I’ve learned a lot over the last ten years. Probably so much that I could possibly fill a book, if I ever decided to sit down and write it. But all the stories that would go into it, are here on the blog. You can read all those stories here.
We are about to begin the Fall of 2011. Lots to do and life will progress. We live only for the day. We hope for the best and we strive for the truth. Hubby’s career in teaching will begin not too far down the road. And he is looking forwards to that. I have my studies and you know I do my best and hope for the best as well.
The seasons will change and the fall will come. And soon we will celebrate the coming of the silence. That is the most important day in my yearly observance of the seasons. That night always comes, but you never know it is there until it is upon you. So watch this space. It is one of the most blessed days in my spiritual observances. We welcome the mother maiden of the silence for her season. And it is always glorious. This time of year is truly magical.

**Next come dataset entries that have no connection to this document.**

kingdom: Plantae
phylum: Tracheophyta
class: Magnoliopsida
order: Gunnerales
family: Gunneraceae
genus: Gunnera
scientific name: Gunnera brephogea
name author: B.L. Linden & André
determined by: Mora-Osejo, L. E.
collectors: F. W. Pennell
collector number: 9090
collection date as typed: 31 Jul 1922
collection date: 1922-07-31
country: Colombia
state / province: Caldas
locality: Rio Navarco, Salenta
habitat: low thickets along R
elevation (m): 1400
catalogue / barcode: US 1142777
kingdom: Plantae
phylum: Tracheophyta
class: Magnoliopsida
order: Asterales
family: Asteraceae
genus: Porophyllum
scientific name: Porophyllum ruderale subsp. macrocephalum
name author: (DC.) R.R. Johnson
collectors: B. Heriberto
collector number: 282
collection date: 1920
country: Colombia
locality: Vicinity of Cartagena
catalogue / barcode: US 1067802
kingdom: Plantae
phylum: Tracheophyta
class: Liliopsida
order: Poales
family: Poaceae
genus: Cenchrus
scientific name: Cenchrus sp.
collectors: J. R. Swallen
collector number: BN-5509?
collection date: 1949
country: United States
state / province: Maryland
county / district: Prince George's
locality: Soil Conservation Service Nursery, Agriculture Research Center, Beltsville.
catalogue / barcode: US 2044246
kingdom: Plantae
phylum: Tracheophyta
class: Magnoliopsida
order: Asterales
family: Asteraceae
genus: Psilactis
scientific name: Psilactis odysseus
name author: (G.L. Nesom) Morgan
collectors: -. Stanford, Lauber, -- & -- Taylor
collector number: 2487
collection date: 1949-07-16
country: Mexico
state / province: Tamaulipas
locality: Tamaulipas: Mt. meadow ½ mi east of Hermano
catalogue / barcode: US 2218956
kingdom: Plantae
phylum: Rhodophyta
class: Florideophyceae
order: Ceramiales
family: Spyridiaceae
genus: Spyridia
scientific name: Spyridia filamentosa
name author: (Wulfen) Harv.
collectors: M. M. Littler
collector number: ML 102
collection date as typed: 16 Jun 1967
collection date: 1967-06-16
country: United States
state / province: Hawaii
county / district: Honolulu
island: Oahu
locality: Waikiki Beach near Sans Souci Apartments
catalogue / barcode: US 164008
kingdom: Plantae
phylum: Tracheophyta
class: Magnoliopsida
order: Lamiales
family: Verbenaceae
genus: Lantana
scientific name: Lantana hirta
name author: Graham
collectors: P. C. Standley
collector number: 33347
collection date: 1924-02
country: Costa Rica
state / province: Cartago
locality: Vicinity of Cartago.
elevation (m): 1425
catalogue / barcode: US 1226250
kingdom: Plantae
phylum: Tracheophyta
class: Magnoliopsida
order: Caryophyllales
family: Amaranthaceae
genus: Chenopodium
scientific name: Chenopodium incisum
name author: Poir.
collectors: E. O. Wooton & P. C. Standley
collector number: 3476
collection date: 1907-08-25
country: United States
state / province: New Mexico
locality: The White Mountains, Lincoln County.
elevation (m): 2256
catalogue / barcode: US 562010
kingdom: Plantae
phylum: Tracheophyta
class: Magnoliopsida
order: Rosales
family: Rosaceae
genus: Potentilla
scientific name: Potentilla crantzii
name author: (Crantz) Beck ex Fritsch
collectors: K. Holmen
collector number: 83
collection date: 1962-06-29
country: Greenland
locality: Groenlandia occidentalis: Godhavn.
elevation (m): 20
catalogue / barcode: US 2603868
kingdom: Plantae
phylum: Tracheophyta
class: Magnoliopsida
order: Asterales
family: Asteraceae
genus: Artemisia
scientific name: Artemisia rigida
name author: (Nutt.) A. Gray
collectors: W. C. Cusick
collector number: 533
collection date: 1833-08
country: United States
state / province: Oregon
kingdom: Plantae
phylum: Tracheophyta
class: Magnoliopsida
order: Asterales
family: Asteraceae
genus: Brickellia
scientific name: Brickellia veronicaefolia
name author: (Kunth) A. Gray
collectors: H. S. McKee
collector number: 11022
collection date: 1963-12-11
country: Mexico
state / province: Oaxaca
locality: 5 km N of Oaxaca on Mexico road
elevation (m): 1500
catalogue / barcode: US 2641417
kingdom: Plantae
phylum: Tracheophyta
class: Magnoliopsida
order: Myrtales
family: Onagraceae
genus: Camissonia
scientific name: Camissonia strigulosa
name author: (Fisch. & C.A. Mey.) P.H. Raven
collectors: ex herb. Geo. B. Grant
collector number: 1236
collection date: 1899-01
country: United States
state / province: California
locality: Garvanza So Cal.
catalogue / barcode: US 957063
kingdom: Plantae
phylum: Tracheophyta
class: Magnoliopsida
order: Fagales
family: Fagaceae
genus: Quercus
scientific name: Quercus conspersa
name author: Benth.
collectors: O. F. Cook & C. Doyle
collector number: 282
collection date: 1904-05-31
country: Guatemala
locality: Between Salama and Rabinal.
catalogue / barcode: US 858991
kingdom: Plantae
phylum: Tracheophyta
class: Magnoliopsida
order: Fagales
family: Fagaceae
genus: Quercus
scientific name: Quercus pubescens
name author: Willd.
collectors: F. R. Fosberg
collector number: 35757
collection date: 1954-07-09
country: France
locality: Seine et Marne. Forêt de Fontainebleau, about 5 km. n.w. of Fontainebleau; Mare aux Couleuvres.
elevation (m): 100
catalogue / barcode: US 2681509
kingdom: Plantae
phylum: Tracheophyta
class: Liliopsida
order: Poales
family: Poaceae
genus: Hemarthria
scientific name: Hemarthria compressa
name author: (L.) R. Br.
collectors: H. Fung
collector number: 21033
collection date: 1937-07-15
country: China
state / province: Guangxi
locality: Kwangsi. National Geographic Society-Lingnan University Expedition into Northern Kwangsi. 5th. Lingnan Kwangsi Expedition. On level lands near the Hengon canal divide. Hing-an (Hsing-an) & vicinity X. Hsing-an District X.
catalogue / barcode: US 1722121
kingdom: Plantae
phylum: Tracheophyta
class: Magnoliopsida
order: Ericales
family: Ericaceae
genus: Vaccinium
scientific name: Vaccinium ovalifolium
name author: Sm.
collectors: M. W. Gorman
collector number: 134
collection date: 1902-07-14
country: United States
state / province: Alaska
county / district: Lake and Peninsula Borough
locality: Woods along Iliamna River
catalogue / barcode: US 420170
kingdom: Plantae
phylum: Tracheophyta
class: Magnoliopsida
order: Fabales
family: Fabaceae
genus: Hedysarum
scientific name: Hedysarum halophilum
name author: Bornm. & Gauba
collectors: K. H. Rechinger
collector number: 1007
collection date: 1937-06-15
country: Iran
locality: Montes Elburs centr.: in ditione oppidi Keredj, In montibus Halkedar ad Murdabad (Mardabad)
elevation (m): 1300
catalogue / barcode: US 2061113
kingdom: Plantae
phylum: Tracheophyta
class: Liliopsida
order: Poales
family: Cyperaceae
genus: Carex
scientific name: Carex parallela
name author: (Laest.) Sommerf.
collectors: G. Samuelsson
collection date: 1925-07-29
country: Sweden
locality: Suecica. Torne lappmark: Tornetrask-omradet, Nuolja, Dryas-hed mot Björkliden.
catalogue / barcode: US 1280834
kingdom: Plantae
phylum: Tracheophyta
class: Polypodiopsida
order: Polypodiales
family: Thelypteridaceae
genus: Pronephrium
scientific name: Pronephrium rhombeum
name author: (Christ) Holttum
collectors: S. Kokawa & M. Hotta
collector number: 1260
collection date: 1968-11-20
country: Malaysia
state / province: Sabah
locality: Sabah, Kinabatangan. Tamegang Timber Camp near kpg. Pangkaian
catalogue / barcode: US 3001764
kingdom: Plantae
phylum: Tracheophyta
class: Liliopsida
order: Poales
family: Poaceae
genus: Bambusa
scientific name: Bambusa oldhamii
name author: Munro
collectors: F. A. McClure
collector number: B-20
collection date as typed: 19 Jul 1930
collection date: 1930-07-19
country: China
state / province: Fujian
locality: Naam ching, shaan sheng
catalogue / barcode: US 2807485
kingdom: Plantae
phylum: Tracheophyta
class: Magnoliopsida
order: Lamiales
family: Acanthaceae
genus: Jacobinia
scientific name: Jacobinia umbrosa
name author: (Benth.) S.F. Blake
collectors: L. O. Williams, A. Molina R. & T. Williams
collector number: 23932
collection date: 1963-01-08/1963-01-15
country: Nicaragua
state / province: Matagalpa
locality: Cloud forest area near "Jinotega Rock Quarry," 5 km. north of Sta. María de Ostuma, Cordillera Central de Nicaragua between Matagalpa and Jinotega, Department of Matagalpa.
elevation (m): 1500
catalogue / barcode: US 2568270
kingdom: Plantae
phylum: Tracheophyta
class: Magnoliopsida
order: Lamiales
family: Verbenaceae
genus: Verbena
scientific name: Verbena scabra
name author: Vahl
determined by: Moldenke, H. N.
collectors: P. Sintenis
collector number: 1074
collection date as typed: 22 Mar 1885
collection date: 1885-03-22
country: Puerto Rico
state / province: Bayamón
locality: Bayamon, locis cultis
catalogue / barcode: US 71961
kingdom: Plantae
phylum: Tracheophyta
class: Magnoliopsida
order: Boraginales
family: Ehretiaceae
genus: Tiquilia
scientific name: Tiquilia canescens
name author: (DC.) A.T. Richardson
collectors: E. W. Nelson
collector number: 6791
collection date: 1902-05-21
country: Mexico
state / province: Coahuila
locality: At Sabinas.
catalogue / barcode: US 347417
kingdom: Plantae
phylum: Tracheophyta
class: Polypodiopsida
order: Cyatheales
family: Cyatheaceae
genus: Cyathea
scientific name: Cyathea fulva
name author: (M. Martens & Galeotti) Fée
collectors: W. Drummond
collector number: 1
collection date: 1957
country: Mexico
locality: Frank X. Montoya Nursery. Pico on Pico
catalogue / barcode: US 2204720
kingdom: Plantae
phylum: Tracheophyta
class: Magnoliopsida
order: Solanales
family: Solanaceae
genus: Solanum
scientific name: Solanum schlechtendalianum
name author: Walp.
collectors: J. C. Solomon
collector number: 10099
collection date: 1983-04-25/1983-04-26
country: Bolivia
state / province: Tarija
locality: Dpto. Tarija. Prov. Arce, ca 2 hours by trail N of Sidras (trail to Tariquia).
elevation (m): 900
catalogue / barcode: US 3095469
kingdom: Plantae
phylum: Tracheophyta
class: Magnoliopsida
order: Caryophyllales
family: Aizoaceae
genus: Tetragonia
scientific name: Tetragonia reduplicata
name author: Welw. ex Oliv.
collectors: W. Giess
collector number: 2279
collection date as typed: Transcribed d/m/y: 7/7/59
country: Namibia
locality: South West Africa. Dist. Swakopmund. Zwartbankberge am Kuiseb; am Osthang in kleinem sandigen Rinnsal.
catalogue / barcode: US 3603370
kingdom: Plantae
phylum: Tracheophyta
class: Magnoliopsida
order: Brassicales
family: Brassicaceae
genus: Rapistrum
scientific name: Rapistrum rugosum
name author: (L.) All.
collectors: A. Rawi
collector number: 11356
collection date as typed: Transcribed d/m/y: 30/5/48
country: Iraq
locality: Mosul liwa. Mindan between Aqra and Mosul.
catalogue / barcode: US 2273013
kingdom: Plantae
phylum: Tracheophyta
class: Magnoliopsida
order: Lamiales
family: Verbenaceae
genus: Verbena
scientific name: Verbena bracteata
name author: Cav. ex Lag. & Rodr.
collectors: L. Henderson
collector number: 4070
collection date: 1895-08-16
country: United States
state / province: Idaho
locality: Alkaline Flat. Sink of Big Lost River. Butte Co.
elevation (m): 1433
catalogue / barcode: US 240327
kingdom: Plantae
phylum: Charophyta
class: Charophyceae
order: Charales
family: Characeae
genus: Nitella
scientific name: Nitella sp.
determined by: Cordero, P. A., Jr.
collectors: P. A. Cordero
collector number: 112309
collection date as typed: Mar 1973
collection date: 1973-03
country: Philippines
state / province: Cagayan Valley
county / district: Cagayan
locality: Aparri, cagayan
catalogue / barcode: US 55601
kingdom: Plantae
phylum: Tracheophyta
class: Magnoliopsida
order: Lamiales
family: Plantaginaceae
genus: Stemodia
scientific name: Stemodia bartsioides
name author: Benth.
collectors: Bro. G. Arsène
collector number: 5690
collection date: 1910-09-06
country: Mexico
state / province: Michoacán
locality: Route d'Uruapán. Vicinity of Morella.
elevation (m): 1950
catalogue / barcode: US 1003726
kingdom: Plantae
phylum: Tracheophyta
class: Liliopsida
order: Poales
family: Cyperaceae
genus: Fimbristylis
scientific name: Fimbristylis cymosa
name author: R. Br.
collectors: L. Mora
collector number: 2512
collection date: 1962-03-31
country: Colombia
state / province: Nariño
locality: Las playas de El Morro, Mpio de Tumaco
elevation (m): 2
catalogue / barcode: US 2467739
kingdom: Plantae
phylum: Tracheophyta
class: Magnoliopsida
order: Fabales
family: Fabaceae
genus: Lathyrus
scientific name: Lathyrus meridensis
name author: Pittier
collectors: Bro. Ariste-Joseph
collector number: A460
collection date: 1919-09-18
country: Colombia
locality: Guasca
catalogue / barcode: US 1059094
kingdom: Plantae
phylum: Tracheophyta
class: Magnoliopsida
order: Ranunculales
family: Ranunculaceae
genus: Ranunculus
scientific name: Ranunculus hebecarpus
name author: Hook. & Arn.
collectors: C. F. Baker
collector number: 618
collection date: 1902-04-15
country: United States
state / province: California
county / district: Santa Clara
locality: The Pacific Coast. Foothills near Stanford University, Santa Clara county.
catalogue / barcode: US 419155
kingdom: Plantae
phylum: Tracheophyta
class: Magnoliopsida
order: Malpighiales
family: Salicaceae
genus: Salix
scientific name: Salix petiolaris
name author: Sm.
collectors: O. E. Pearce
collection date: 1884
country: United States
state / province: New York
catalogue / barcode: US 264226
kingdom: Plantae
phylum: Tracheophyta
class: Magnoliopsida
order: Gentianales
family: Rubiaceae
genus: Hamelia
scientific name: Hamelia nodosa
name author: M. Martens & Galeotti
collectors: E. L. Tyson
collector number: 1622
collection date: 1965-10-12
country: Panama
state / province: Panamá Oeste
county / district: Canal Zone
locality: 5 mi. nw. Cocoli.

Because we see the outwards changes in our surroundings like no other place. I love the seasons. The ending of Summer, the coming of Fall, the welcome of Winter. It is all magical and blessed. Life will move with the rhythm of the seasons. We shall get there – my 10 year anniversary.
I am having conversations with an old timer from the West Island at Friday West End. I may end up joining that group and quite possibly take my cake there in a few months time.
But we are not there yet. God willing and one day at a time. This has been a brief look at what ten years of sobriety has brought to my life.